Suriye Krizine Yanıt olarak Türkiye’de Dayanıklılık Projesi, (TDP) kapsamında Gaziantep, Adana, Mersin, İzmir’de de model fabrikaların ve inovasyon merkezlerinin açılmasına yönelik çalışmaları hızlandırdıklarını belirten Sanayi ve Teknoloji Bakanlığı Verimlilik Uygulamaları Dairesi Başkanı Mustafa Kemal Akgül ise, “İnşallah bu Aralık ayında bilemediniz Ocak ayı içinde Gaziantep Yetkinlik ve Dijital Dönüşüm Merkezi’ni de açmış olacağız.
İşletmelerimizin verimlilikle ilgili çalışmaları ve dijital dönüşümle ilgili çalışmalarının hızlandırılması var olan istihdamı korumakta, bununla beraber Gazianep ve Türkiye’de yeni istihdam alanları açmak zorundayız” şeklinde konuştu.

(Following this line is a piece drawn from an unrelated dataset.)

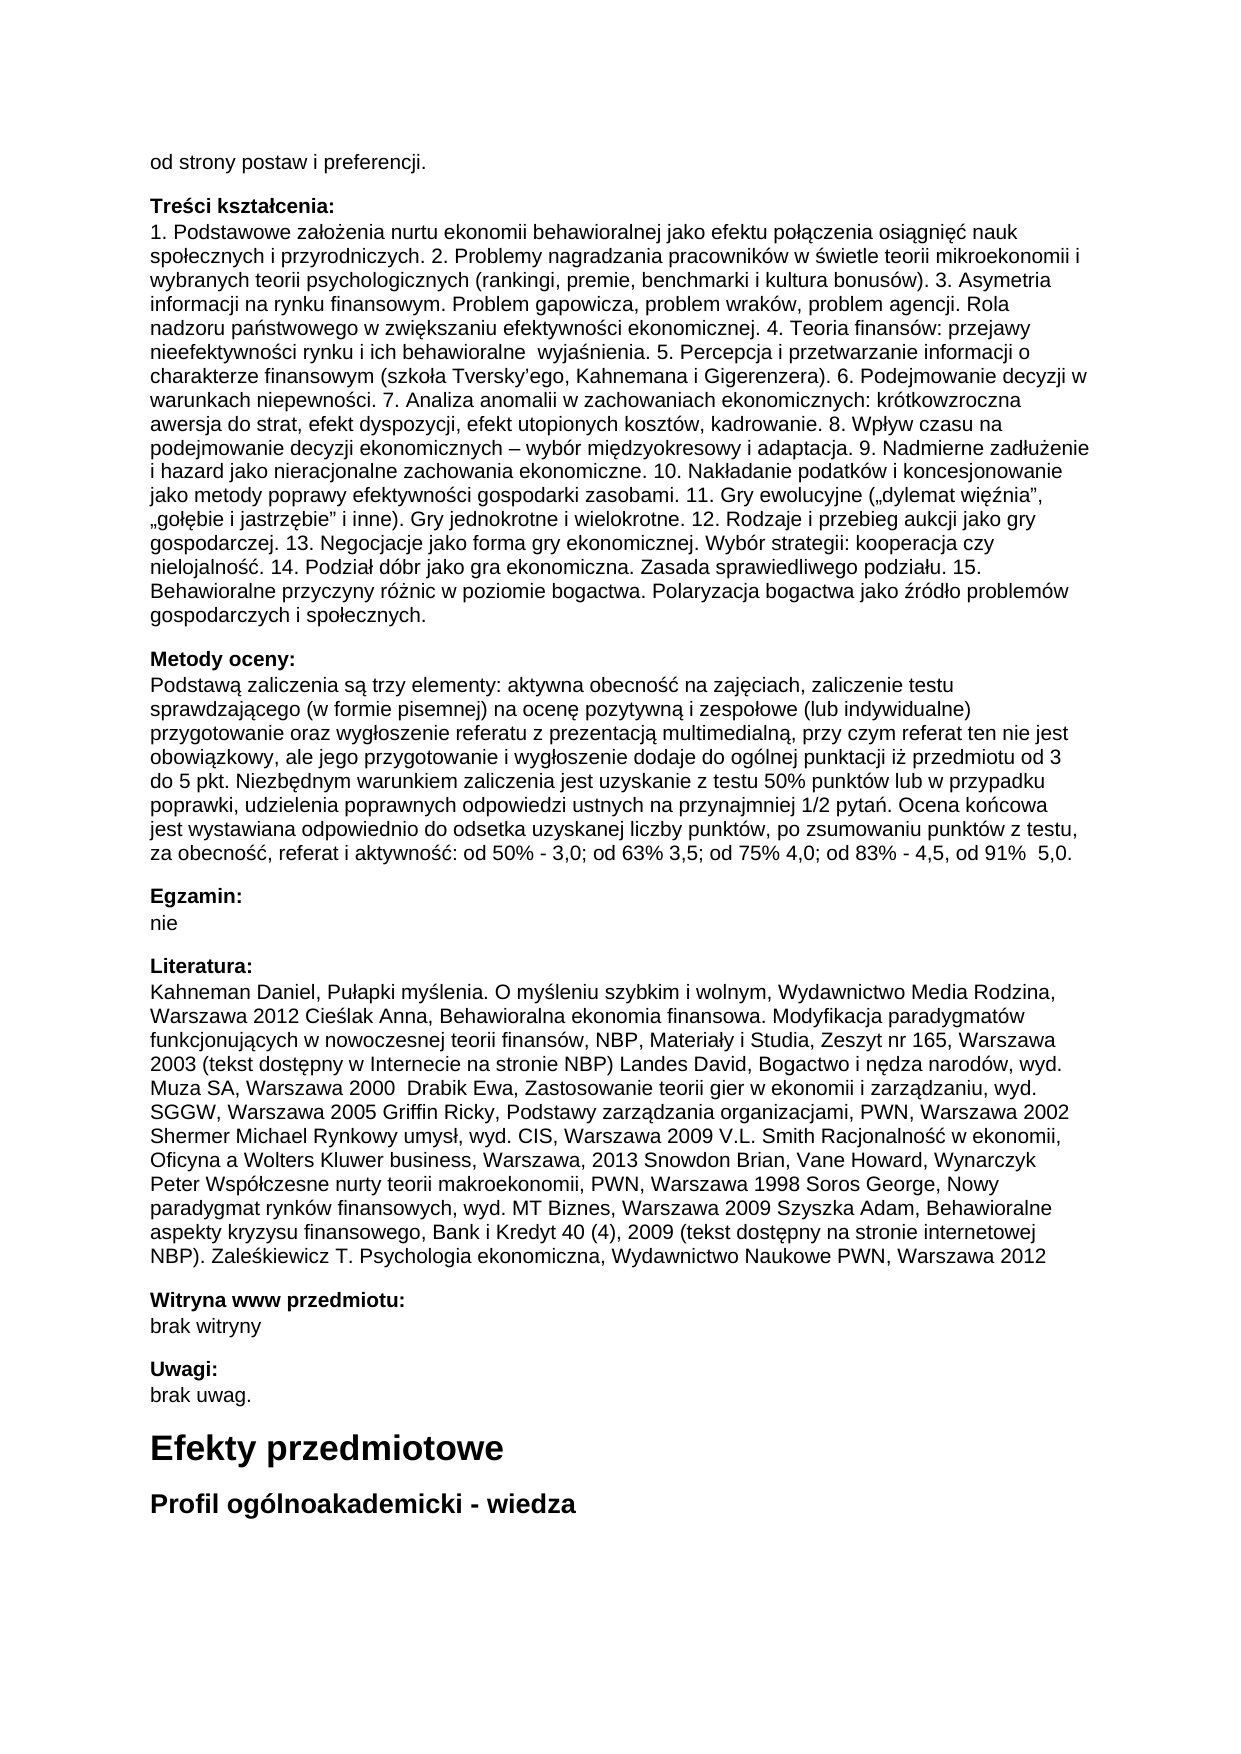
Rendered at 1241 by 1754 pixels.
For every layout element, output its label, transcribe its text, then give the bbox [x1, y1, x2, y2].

Gaziantep’te, Adana’da ve Mersin’de girişimcilik eğitimleri verdiklerini ifade eden Akgül, “İzmir’de, Konya ve Kayseri’de çalışmalarımıza devam ediyoruz. Bugün ve yarın yapılacak çalıştaylarda özellikle imalat sanayide yeni imalat yöntemleriyle beraber bu alandaki yapılacak dönüşümlerde ne kadar istihdam sağlanabileceğini de konuşacağız. Diğer taraftan yenilik merkezlerinde firmalarımıza sağlanacak olan yeniliğin yol haritasının oluşabilmesi için mutlaka sektörel analizlerin ve sektörel rekabet analizlerinin yapılması lazım” diye konuştu.
Katılımcılar, açılış konuşmalarının ardından program kapsamında eş zamanlı olarak gerçekleştirilen, Gıda Sektörü, Tekstil Sektörü, Makine-Metal Sektörü ve Plastik Sektörü Çalıştayları olmak üzere 4 başlık çerçevesinde sektörel oturumlara katıldılar.
Türk ve Suriyeli katılımcıların, düzenlenecek çalıştaylarla, özellikle ihracat odaklı ve yeni pazarlara açılmalarının sağlanması, ayrıca mal ve hizmet alımlarına yönelik görüşmeler yapması hedefleniyor.
Etkinliğin ikinci günü olan 31 Temmuz Çarşamba günü, Suriyeli ve Türk firmalar arasında konferans ve ikili iş görüşmeleri gerçekleştirilecek.